Three Examples of Artistic Likeness

imageStephen Jones has just added a news account of Russ Breault’s Shroud Encounter presentation at John Hopkins. He quotes from the Baltimore Sun and then adds:

The Shroud "strikingly resembles popular images of Jesus" because our popular images of Jesus (going back to at least the 6th century) are based on the Shroud!

And then he adds:

See below images of Ian Wilson’s three examples of "artistic likenesses of Jesus originating well before 1260 … all strikingly similar to the face on the Shroud":

You should go over to his site to see the pictures in a viewer and read notes that Stephen has added. They are:

6 thoughts on “Three Examples of Artistic Likeness”

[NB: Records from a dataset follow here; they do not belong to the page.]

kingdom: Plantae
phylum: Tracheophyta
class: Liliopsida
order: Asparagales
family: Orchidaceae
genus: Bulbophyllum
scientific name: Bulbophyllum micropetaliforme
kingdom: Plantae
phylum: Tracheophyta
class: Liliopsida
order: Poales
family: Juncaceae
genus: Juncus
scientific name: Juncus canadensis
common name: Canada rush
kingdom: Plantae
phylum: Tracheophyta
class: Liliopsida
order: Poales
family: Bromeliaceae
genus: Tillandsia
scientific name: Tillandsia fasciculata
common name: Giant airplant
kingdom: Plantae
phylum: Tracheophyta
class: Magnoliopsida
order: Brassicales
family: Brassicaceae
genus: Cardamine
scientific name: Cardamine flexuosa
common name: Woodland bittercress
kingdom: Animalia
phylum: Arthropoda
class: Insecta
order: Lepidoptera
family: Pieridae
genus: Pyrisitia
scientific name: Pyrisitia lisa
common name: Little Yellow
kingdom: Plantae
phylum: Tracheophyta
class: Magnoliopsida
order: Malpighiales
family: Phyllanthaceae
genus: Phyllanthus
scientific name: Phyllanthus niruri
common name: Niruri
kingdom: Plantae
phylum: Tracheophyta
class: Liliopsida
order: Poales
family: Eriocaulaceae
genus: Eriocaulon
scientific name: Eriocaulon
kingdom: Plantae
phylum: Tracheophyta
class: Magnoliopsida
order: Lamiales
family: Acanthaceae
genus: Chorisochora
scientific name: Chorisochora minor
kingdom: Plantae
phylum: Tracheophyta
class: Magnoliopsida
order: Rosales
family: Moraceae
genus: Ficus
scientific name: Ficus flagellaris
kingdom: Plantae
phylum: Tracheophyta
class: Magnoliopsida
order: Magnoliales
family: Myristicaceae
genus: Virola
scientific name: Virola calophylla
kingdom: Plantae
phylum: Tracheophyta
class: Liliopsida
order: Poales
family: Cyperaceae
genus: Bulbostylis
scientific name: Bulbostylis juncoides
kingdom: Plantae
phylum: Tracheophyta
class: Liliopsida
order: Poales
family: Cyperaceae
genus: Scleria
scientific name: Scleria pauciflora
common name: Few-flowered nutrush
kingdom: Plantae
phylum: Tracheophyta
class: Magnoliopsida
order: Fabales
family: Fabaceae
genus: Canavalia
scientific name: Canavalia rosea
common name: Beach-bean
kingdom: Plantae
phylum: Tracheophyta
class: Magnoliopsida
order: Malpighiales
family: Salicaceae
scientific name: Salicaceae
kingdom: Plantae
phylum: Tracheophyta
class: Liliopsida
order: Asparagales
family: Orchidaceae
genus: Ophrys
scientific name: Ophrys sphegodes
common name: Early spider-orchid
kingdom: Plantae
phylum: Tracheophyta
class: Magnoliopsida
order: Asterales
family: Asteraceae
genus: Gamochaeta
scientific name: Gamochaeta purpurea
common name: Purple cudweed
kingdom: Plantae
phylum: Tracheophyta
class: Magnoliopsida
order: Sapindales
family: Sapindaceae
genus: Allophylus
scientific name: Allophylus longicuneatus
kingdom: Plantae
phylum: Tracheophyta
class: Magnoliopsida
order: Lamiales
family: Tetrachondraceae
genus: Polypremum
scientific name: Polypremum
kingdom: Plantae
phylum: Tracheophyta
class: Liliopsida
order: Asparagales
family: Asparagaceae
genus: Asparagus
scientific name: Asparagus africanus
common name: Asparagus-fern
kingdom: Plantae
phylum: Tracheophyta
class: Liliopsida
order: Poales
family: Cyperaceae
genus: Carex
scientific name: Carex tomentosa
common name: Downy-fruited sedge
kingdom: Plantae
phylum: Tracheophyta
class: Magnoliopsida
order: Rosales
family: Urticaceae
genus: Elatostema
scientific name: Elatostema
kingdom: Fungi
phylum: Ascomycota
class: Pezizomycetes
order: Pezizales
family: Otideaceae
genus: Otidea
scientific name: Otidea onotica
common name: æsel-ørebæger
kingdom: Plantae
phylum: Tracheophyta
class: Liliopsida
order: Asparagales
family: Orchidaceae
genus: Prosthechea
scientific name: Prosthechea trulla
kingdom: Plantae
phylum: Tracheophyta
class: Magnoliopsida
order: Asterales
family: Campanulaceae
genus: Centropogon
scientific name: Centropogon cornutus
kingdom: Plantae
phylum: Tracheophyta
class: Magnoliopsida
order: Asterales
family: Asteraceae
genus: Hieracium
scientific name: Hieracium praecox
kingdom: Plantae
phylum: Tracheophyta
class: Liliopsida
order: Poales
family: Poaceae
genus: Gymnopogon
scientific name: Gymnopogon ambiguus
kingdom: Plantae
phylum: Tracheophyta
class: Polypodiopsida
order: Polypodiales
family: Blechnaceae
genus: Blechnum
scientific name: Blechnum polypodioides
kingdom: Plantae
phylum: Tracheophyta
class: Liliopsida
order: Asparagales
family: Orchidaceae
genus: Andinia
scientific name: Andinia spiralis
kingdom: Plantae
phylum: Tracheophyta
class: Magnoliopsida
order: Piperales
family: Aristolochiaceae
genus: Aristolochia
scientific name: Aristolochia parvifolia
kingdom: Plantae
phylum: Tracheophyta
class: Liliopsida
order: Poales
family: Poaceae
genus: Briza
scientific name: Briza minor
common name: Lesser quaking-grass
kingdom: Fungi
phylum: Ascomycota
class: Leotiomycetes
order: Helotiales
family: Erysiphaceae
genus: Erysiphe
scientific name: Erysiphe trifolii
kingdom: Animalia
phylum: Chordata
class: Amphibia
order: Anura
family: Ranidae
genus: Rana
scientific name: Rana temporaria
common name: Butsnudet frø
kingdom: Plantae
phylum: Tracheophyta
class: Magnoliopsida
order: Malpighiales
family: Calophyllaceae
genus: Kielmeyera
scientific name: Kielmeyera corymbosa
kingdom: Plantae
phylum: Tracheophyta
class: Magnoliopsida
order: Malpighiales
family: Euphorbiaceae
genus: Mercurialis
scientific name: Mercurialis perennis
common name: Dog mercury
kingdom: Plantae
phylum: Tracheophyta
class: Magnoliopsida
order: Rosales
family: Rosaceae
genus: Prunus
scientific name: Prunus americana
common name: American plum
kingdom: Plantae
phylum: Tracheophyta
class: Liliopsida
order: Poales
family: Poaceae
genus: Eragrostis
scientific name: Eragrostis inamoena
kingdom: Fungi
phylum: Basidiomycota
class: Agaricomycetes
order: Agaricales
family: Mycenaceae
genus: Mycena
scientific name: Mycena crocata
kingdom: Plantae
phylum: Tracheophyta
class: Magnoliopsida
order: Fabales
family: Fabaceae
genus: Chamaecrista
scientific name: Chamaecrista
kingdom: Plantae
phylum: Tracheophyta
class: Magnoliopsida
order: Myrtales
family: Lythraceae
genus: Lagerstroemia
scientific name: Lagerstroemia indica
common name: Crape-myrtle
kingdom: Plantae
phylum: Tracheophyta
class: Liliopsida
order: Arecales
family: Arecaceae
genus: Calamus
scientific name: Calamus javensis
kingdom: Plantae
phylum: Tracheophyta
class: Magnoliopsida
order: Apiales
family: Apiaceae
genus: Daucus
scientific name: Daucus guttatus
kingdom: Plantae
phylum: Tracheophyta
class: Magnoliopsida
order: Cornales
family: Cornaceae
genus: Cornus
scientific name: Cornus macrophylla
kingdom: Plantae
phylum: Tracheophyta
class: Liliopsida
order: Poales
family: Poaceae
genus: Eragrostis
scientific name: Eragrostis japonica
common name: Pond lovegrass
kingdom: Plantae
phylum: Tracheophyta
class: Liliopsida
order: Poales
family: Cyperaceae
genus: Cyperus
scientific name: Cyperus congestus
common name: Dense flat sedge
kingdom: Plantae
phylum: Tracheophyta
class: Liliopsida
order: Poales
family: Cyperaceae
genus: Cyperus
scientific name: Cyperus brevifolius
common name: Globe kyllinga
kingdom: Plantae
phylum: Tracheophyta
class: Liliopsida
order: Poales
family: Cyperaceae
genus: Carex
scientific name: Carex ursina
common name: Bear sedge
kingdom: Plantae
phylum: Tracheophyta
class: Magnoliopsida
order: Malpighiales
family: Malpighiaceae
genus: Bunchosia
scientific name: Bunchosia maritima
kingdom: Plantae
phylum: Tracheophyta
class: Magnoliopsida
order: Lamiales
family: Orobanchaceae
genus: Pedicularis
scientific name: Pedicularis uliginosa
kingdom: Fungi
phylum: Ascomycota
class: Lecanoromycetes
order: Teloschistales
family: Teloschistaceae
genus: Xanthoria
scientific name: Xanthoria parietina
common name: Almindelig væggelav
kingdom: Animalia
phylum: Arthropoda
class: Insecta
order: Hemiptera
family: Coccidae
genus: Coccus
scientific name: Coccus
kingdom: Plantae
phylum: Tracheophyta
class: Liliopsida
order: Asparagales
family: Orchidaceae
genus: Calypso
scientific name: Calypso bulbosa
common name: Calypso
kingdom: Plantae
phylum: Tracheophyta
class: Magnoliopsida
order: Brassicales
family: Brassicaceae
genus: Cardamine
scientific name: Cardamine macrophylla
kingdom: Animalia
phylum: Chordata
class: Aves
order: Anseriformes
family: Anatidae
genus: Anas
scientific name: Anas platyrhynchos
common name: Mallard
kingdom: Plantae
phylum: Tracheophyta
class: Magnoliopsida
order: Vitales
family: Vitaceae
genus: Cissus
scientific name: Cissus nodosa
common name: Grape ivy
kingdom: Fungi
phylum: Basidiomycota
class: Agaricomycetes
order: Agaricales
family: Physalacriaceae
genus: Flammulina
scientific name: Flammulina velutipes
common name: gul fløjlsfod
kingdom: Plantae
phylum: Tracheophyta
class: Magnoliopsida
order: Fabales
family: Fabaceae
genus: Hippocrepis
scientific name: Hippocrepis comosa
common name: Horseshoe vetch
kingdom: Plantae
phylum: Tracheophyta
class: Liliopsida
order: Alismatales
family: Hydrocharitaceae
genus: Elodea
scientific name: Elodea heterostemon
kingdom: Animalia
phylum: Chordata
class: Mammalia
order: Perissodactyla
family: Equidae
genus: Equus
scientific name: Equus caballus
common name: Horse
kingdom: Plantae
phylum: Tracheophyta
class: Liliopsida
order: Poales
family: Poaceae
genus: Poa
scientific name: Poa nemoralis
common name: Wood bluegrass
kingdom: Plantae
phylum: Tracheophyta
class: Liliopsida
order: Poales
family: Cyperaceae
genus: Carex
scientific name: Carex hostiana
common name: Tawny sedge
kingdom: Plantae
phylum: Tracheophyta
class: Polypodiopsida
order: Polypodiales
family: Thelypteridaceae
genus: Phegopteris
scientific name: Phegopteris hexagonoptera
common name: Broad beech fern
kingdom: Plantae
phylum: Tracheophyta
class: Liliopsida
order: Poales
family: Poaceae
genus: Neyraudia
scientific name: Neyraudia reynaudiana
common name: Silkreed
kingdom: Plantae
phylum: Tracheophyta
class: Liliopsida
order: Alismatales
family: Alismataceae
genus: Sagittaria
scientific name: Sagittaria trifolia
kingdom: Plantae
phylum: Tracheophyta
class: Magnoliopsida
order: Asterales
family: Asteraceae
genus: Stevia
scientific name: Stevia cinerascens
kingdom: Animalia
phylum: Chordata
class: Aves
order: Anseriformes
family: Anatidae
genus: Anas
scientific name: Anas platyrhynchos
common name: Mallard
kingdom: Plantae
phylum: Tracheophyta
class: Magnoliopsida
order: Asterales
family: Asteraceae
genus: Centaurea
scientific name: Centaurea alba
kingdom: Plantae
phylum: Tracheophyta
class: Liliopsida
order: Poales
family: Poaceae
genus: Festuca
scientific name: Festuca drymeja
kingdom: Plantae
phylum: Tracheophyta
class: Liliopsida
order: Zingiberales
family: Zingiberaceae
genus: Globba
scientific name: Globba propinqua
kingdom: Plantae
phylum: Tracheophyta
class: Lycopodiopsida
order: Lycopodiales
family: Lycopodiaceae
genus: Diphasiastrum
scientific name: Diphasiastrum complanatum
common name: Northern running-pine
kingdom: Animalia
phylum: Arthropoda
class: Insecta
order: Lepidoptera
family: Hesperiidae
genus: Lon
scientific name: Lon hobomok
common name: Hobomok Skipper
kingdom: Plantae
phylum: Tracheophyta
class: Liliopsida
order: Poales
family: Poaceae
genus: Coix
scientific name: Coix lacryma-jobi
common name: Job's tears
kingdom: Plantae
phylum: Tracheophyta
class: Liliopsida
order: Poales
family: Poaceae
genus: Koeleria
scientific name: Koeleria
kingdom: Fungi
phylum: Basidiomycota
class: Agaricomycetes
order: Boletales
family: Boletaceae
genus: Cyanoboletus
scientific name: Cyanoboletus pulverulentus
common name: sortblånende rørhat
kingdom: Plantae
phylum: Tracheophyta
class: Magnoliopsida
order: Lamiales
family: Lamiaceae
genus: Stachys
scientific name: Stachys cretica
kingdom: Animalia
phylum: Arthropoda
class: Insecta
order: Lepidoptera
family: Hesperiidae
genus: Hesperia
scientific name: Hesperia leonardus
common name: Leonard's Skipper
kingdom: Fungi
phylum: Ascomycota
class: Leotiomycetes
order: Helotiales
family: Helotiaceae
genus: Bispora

  1. what’s the striking similarity between these images and the Shroud? All they simply share is a bearded Jesus.
    On balance, I side with Wilson on the Pray manuscript, but to me these supposed associations are nonsense.

  2. See the Vignon markings, beginning at the encaustic icon preserved at the Greek Orthodox Saint Catherine’s Monastery in Sinai, Egypt.

    1. Personally, I think most of the so called Vignon markings are nonsense. Hopefully I can go into a more complete rebuttal sometime.

  3. Two out of three isn’t bad.

    I have trouble with the vase. However, there are two Vignon markings present in the paintings that are fairly convincing. Remembering that you are looking at the pictures and the at the what is on your right is actually the left side of the image here’s two:

    (one) the hair on the left shoulder (your right) is longer and drops to the shoulder while on the right (your left) it seems to flow behind the head.:

    (two) There is a indication of hair (or what may have been blood or a combination of the same), streaming down the upper forehead in an inverted “V.” This is also found very pronounced on some Justinian coins. It is very faint but there is an inverted “V” on the Shroud’s forehead as well as as a more pronounced “E” shape.

    Whatever you want to call it, the inverted “V” and the different lengths of hair appear to be an artistic convention.But something doesn’t get to be a convention until it’s done originally once by someone or something. All of the items expressing these conventions have clearly human origins whether painting or engraving. Only one doesn’t. It’s called the Shroud of Turin and the fact it’s image and the what became conventions are inexplicable identifies it as the origin of the conventions.

    Is there any other image expressing these conventions that can not be shown to be the product of human artistry?

    I am serious. Answer please!

  4. I think the most convincing are the two Justinian coins–first coins ever minted with an image of Jesus in 692. The Tremesis is amazing and the Solidus also quite convincing but the clincher for me is a the double line across the neck on both coins which corresponds exactly with a fold mark seen on the Shroud. One might dismiss face, hair or beard similarities but the fold mark is unique to the Shroud and very significant in my view.

  5. Off-topic: I’m working on a presentation for my local U3A group. Came across a note in Ian Wilson chronology: 1464 – Francesco della Rovere, (later Pope Sixtus IV) writes book mentioning ‘Shroud in which the body of Christ was wrapped when he was taken down from the cross … now preserved by Dukes of Savoy … coloured with the blood of Christ.’ I conclude blood was evident in 1464.